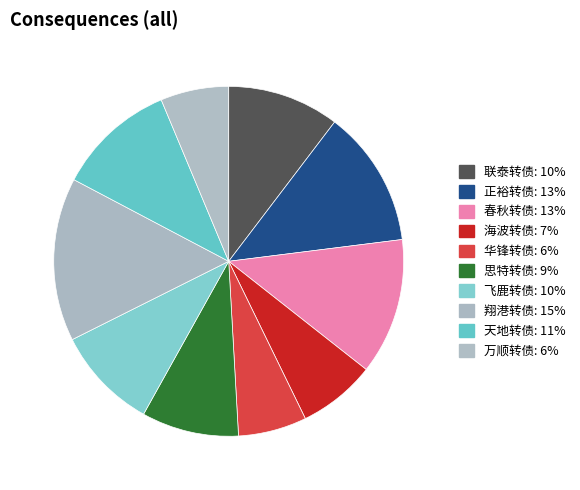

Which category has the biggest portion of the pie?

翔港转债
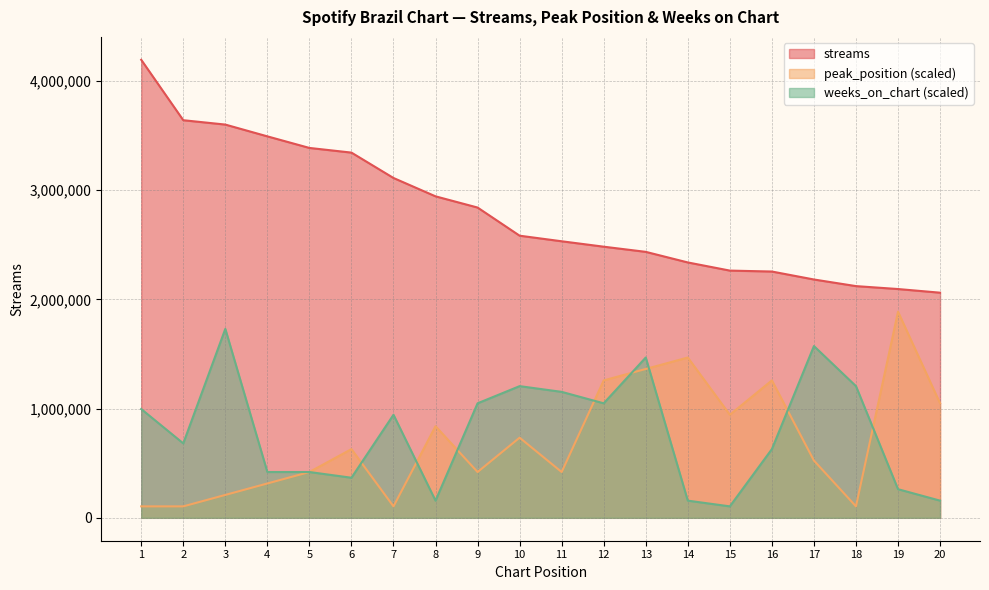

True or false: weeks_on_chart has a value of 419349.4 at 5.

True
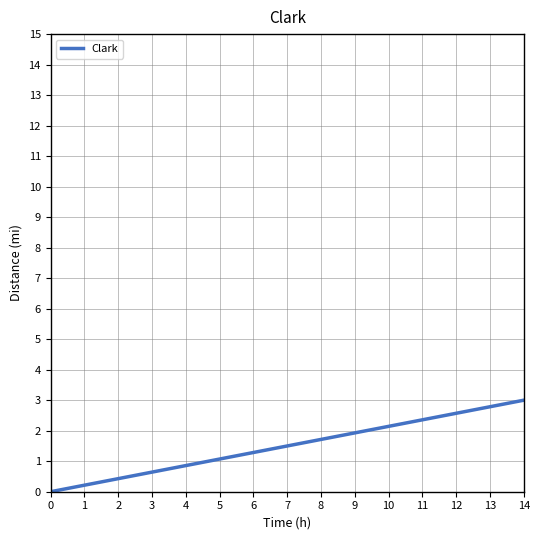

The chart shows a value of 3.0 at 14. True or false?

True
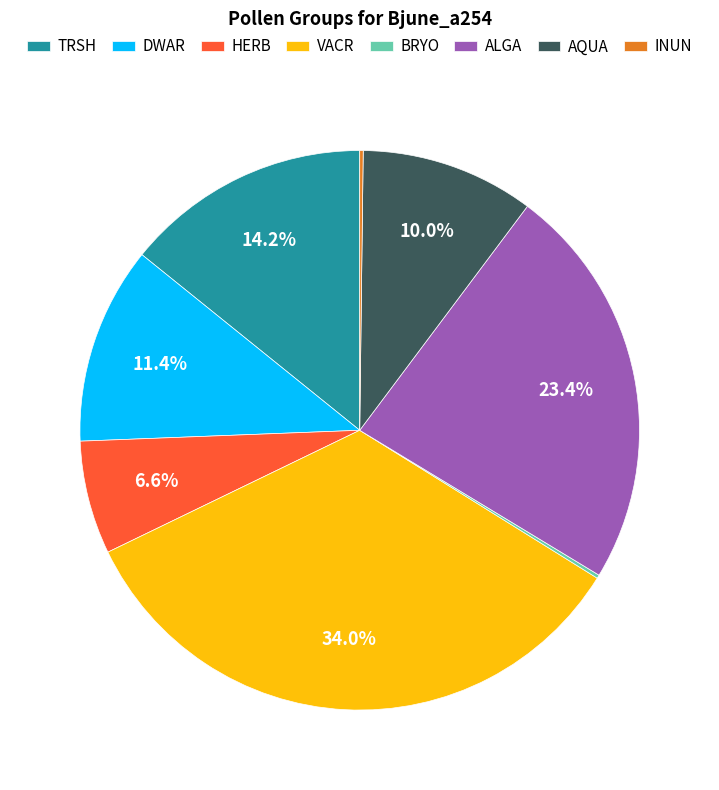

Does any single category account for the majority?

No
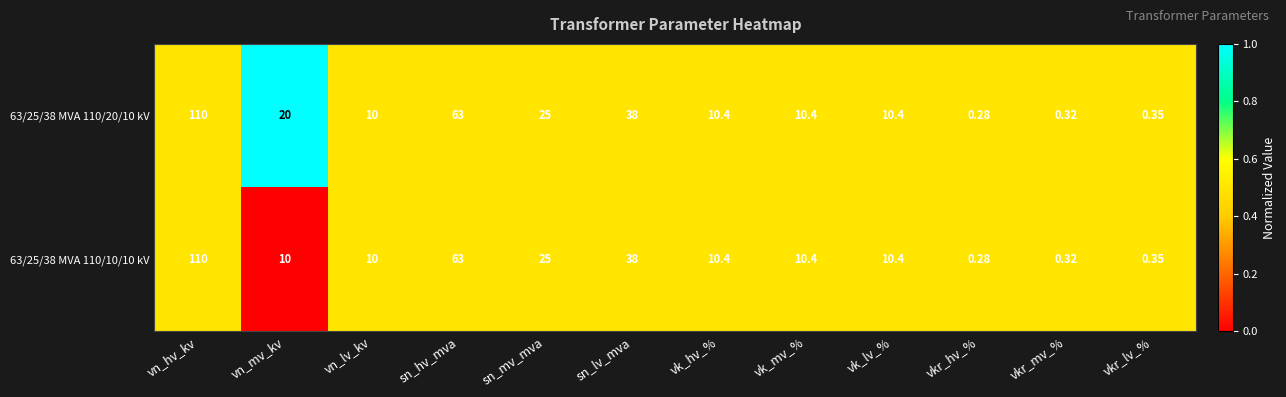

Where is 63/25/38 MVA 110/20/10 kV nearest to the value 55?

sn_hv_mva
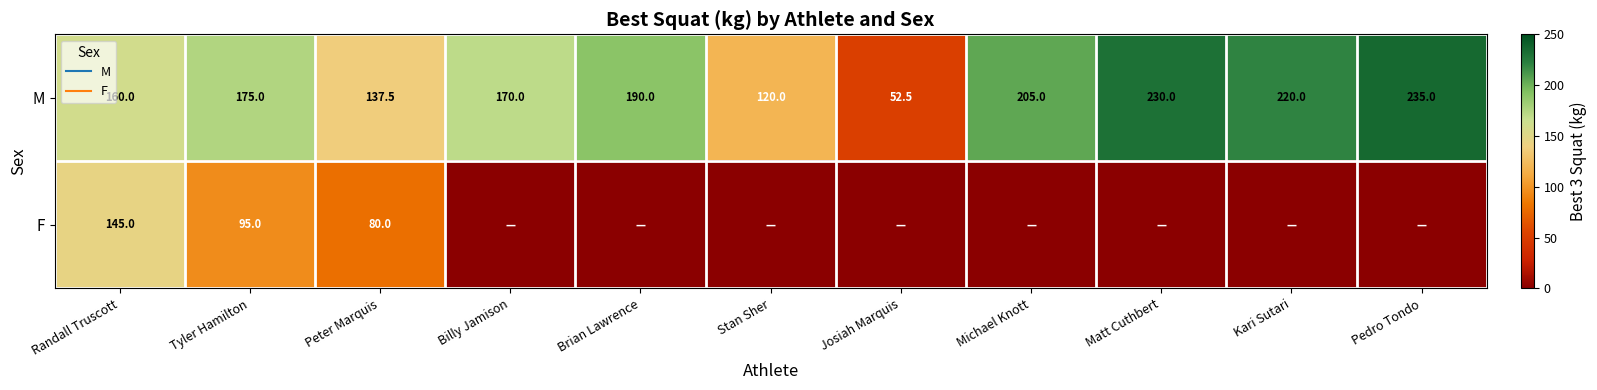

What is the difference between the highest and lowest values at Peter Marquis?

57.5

□ □ □ □ □

Locate every line in the entries above that contains the word "category" and copy each of those lines in full. Case counts.

--- Reply to the task ---
Which category has the biggest portion of the pie?
Does any single category account for the majority?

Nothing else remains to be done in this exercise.